Frank Gerfelder-Jung

Die Stadtverordnetenfrakton "DIE LINKE" begrüßt den von Sozialdezernenten Jochen Partsch (Grüne) initiierten Magistratsbeschluss vom 23. Januar zur Einrichtung eines kommunalen Schulmittelbeihilfefonds für bedürftige Kinder von Sozialhilfe- und Arbeitslosengeld-II-Empfängern.
"Organisationen und Bündnissen wie der Darmstädter Sozialhilfegruppe, dem Runden Tisch "Kinderarmut in Darmstadt" und der Gewerkschaftlichen Arbeitsloseninitiative Darmstadt (GALIDA) ist es zu verdanken, dass die Stadt nun endlich Überfälliges in Angriff nimmt", so Fraktionsvorsitzender Rainer Keil.
Die Initiative des Sozialdezernenten Partsch ist um so erstaunlicher, wenn man sich vor Augen hält, dass er vor rund vier Monaten der Presse gegenüber verkündete, dass eine Realisierung eines solchen Fonds für bedürftige Darmstädter Kinder derzeit nicht möglich wäre. Damals verwies Partsch auf die kommunale Haushaltslage und die Sparauflagen des Regierungspräsidiums. Daran hat sich zweifellos nichts geändert.

2200 Kinder in Hartz IV

In Darmstadt leben nach Angaben der ARGE rund 2200 Kinder zwischen 6 und 15 Jahren in Familien, die Leistungen nach dem SGB II oder SGB XII - also Hartz IV - erhalten.
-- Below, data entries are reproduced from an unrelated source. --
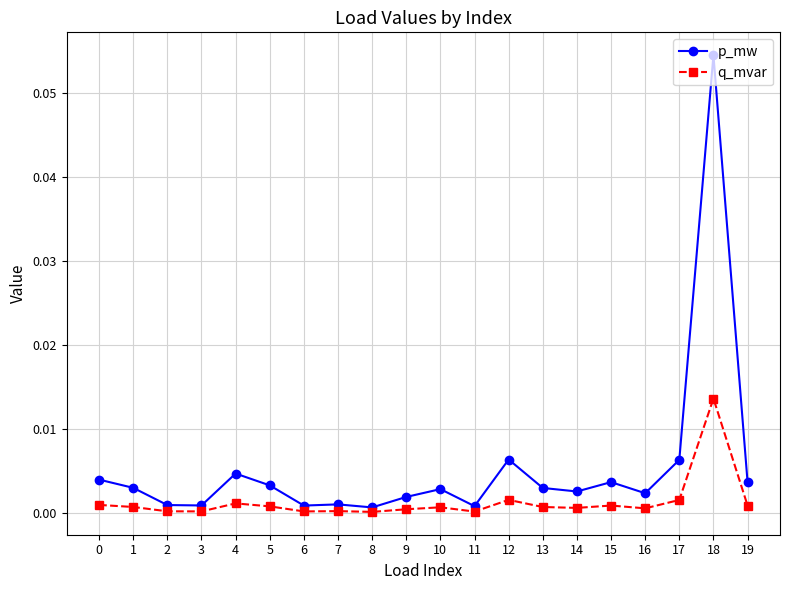

True or false: p_mw has more than 0 points higher than both neighbors.

True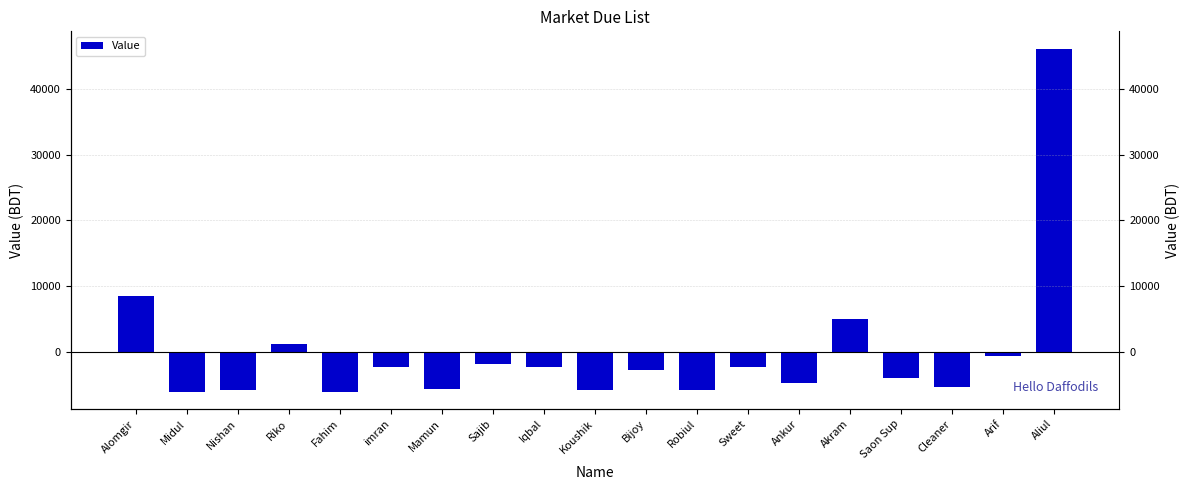

Which category has the lowest value across all series?

Fahim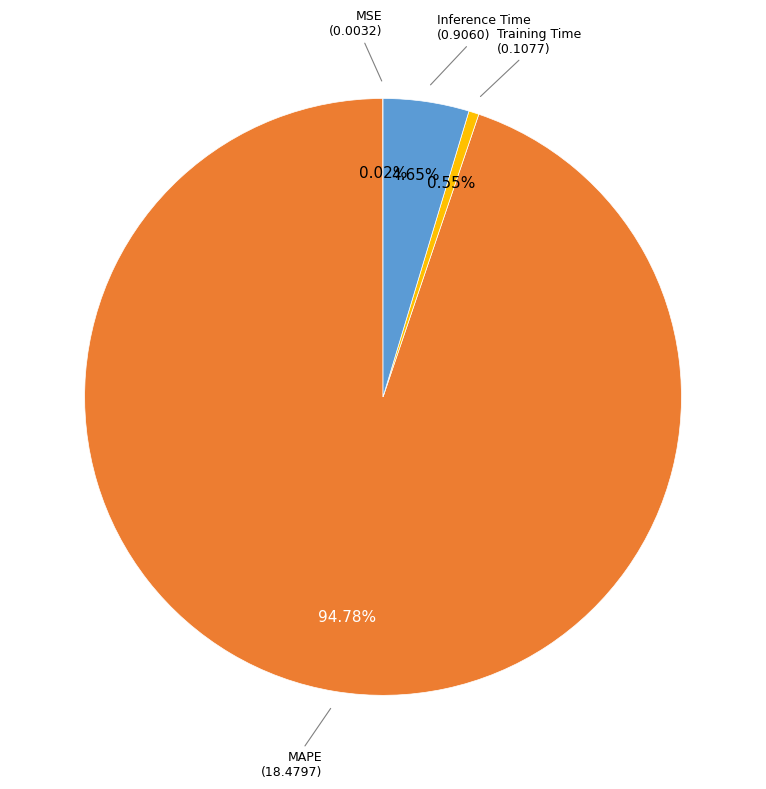

Is there a majority slice in this chart?

Yes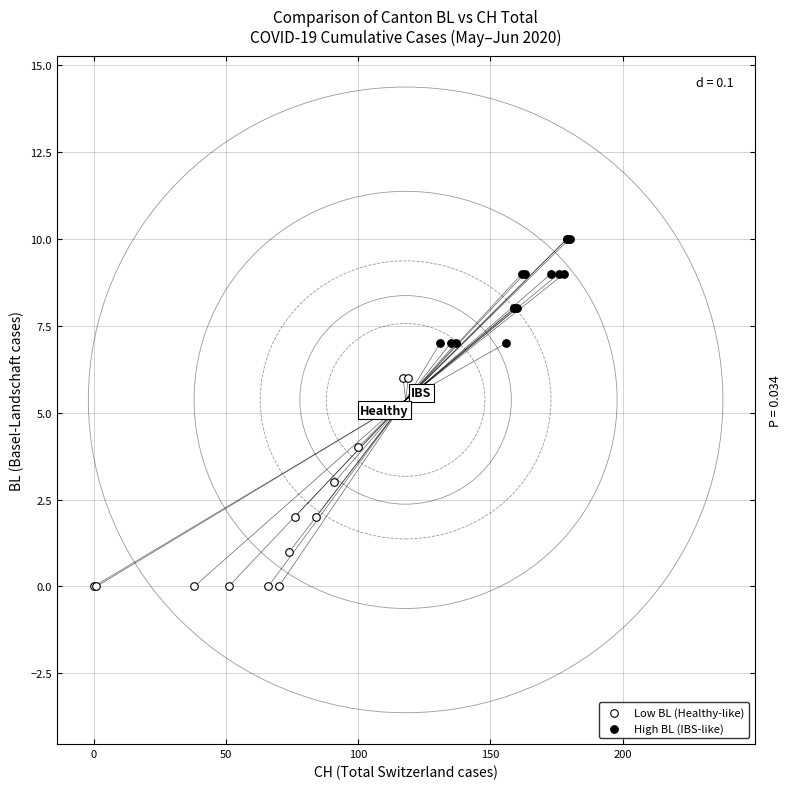

What are all the series names shown in the legend?

Low BL (Healthy-like), High BL (IBS-like)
Die Einrichtung des Schulmittelbeihilfefonds soll diese Kinder direkt unterstützen und damit ihre Bildungschancen erhöhen. Für einzuschulende Kinder ist ein einmaliger Betrag von 80 Euro und für Kinder zwischen 8 und 15 Jahren jährlich ein Zuschuss von 50 Euro vorgesehen.
"Auch wenn diese Beträge viel zu niedrig angesetzt sind, so ist zumindest ein Anfang gemacht", urteilt der Stadtverordnete der LINKEN, Karl-Heinz Böck.
Insgesamt werden für diesen Schulmittelbeihilfefonds jährlich 120.000 Euro benötigt. Die Stadt Darmstadt zahlt in diesen Fonds nur 40.000 Euro ein. Die restlichen 80.000 Euro sollen "über Spenden und Sponsoring von Unternehmen und Bürgerinnen und Bürgern" akquiriert werden.

2000 geladene Gäste

Wäre allein die Einweihungsfeier des "Darmstadtiums" am Nikolaustag des vergangenen Jahres nicht gar so üppig ausgefallen - die rund 2000 geladenen Gäste wurden für circa 120.000 Euro verköstigt und unterhalten - müsste die Stadt nicht in dieser Art und Weise bei den Ärmsten und Schwächsten knapsen.
Sozialdezernent Partsch kündigte der Presse gegenüber an, auch Bürobedarfshersteller anzuschreiben, ob sie ihr Material billiger oder umsonst zur Verfügung stellen. Wieder einmal zeigt sich hier die paternalistische Almosenmentalität der Stadtvorderen, die augenscheinlich nicht davor zurückschrecken bedürftige Kinder mit einheitlichen Schulmaterialien auszustatten und so zusätzlich zu stigmatisieren. Nach dem Motto: "Schau an, schon wieder ein Hartz-IV-Kind mit dem Schulranzen von XY."
Ob der Darmstädter Sozialdezernent dafür sorgen wird, dass die Familien der antragsberechtigten Kinder über die Einrichtung des kommunalen Schulmittelbeihilfefonds in angemessener Weise informiert werden - z.B. durch ein entsprechendes Anschreiben der ARGE - war seiner Presseerklärung von Ende Januar nicht zu entnehmen.
Mit jedem armen Kind lebt auch mindestens eine arme Mutter oder ein armer Vater zusammen. Wer wirklich und nachhaltig etwas gegen Kinderarmut tun will, der muss bei der Einkommensarmut der Eltern ansetzen. Neben einem flächendeckenden, gesetzlichen Mindestlohn ist eine deutliche Erhöhung der Hartz-IV-Regelsätze für alle, die keinen existenzsichernden Arbeitsplatz finden können, dringend notwendig. Um Grundbedürfnisse wie etwa gesunde Ernährung abzudecken sowie eine angemessene Teilhabe an Bildung, Kultur und Sport zu sichern, gibt es dazu keine Alternative.

Unsere Meinung

Von den Hartz-IV-Parteien SPD, CDU, Grüne und FDP sind solche Maßnahmen nur dann zu erwarten, wenn der Druck durch die Bevölkerung und den Sozialverbänden so massiv wird, dass ihnen keine Ausflüchte mehr offen stehen.